No More K-means:Single-Stage Sparse Coding for Efficient Multi-Vector Retrieval
Abstract Overview
This paper proposes Single-stage Sparse Retrieval (SSR), a multi-vector retrieval framework that replaces clustering-based dense indexing with sparse coding via sparse autoencoders. Instead of compressing token embeddings into low-dimensional dense vectors, SSR maps them into high-dimensional but highly sparse representations, allowing retrieval through neuron-level inverted indexes and sparse late interaction scoring. The method includes token-only and token-plus-[CLS] variants, as well as an accelerated SSR++ pipeline that uses coarse-to-fine pruning to reduce latency. Experiments on MS MARCO, BEIR, LoTTE, long-document ranking, and LLM-based backbones evaluate both retrieval effectiveness and system efficiency.
Novelty
The main novelty is a shift in multi-vector retrieval from density-based approximation with K-means clustering to single-stage sparse coding with inverted indexing. The paper also combines sparse autoencoding with retrieval-oriented contrastive objectives so that the sparse representations remain both reconstructive and discriminative for ranking.
Results
On the controlled BEIR evaluation, SSR-CLS achieves the best average nDCG@10 of 53.4, exceeding Splade-v3 (51.2) and PLAID (49.3), while SSR-tok reaches 17.5 ms retrieval latency and still outperforms the compared baselines in average effectiveness. The indexing pipeline is reported to be over 15x faster than ColBERTv2, and SSR shows strong robustness across settings including 9 of 13 BEIR datasets, LoTTE long-tail retrieval, long-document ranking, and Llama-embed-8B backbones.
Key Points
- SSR replaces K-means-based clustering in multi-vector retrieval with sparse autoencoder projections and neuron-level inverted indexing.
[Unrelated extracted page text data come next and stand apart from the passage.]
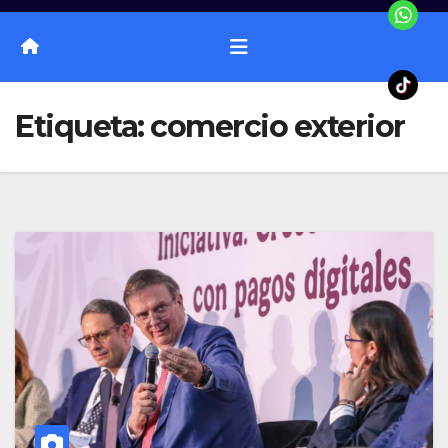
Etiqueta:
comercio exterior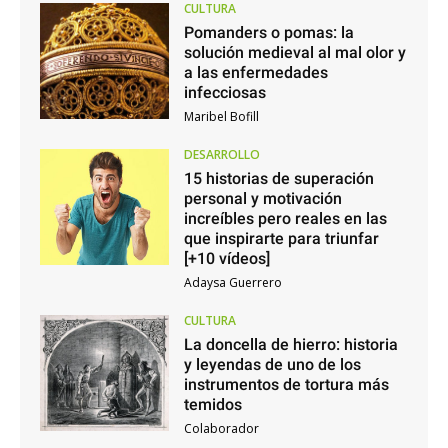
CULTURA
Pomanders o pomas: la
solución medieval al mal olor y
a las enfermedades
infecciosas
Maribel Bofill
DESARROLLO
15 historias de superación
personal y motivación
increíbles pero reales en las
que inspirarte para triunfar
[+10 vídeos]
Adaysa Guerrero
CULTURA
La doncella de hierro: historia
y leyendas de uno de los
instrumentos de tortura más
temidos
Colaborador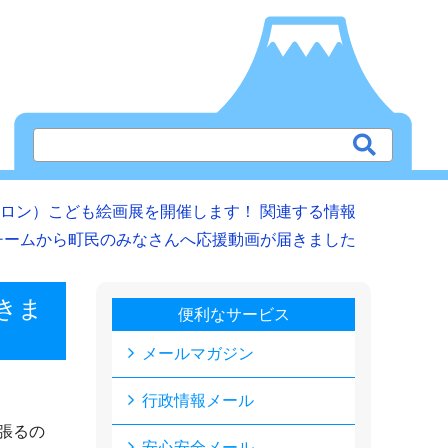
ロン）こども絵画展を開催します！ 関連する情報
チームから町民のみなさんへ応援動画が届きました
きま
便利なサービス
メールマガジン
行政情報メール
張るの
安心安全メール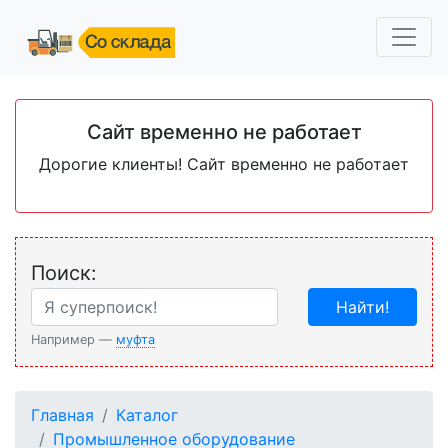
Сайт временно не работает
Дорогие клиенты! Сайт временно не работает
Поиск:
Найти!
Например —
муфта
Главная
Каталог
Промышленное оборудование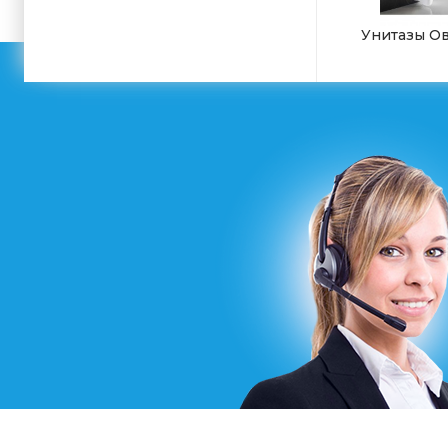
Унитазы О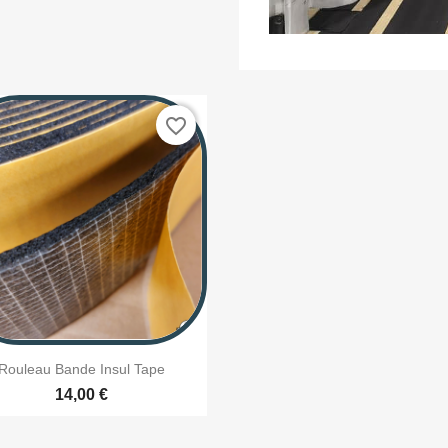
favorite_border

Aperçu rapide
Rouleau Bande Insul Tape
14,00 €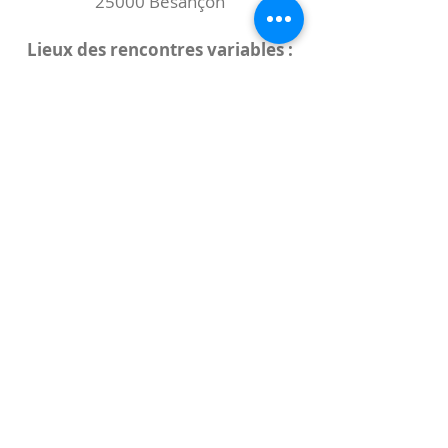
25000 Besançon
Lieux des rencontres variables :
indiqués sur la page de l'événement
(principalement à
- la
Maison de Velotte
27 chemin des
journaux
- la
Maison de quartier des Bains
Douches
(différentes adresses)
Le coccibulle
Abonnez-vous à notre newsletter,
Coccibulle !
S'abonner maintenant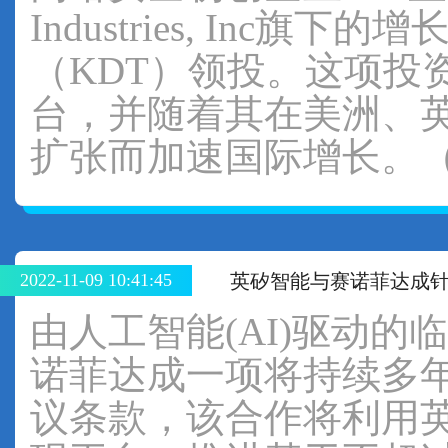
Industries, Inc旗下的增长
（KDT）领投。这项投资
台，并随着其在美洲、英
扩张而加速国际增长。（
2022-11-09 10:41:45
英矽智能与赛诺菲达成针
由人工智能(AI)驱动
诺菲达成一项将持续多
议条款，该合作将利用英矽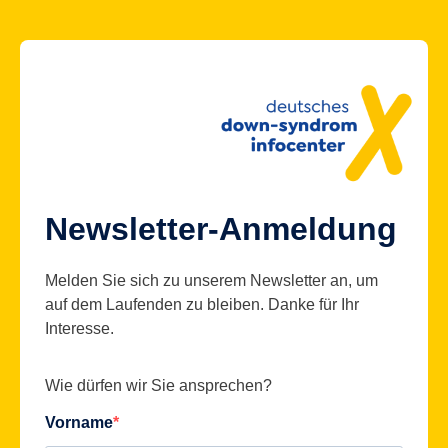
Newsletter-Anmeldung
Melden Sie sich zu unserem Newsletter an, um
auf dem Laufenden zu bleiben. Danke für Ihr
Interesse.
Wie dürfen wir Sie ansprechen?
Vorname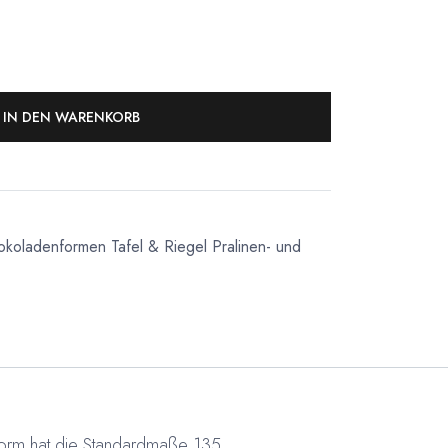
IN DEN WARENKORB
okoladenformen Tafel & Riegel
Pralinen- und
 Form hat die Standardmaße 135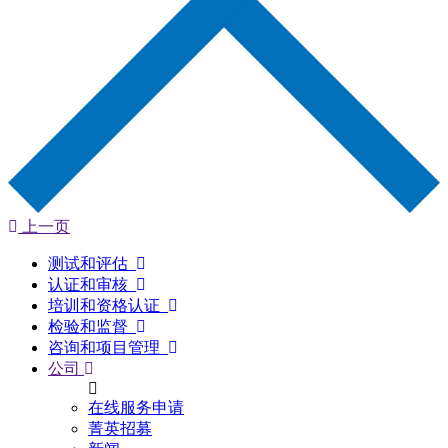
上一页
测试和评估
认证和审核
培训和资格认证
检验和监督
咨询和项目管理
公司
在线服务申请
菁英招募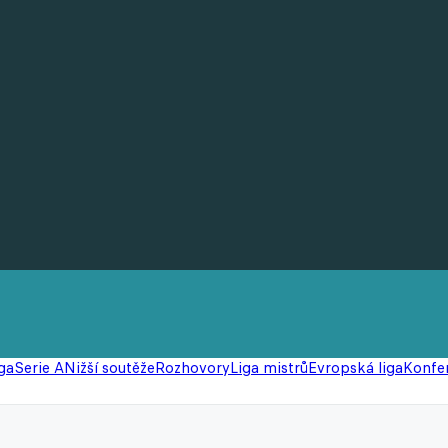
ga
Serie A
Nižší soutěže
Rozhovory
Liga mistrů
Evropská liga
Konfer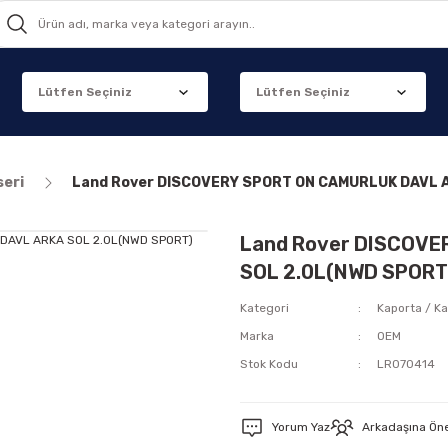
seri
Land Rover DISCOVERY SPORT ON CAMURLUK DAVL 
Land Rover DISCOVE
SOL 2.0L(NWD SPORT
Kategori
Kaporta / Ka
Marka
OEM
Stok Kodu
LR070414
Yorum Yaz
Arkadaşına Ön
- The method improves the effectiveness-efficiency trade-off, reporting sub-20 ms retrieval and more than 15x faster indexing than clustering-based dense MVR systems.
- The empirical study covers standard benchmarks, long-tail and long-document settings, and frozen LLM backbones, suggesting the approach generalizes beyond a narrow controlled setup.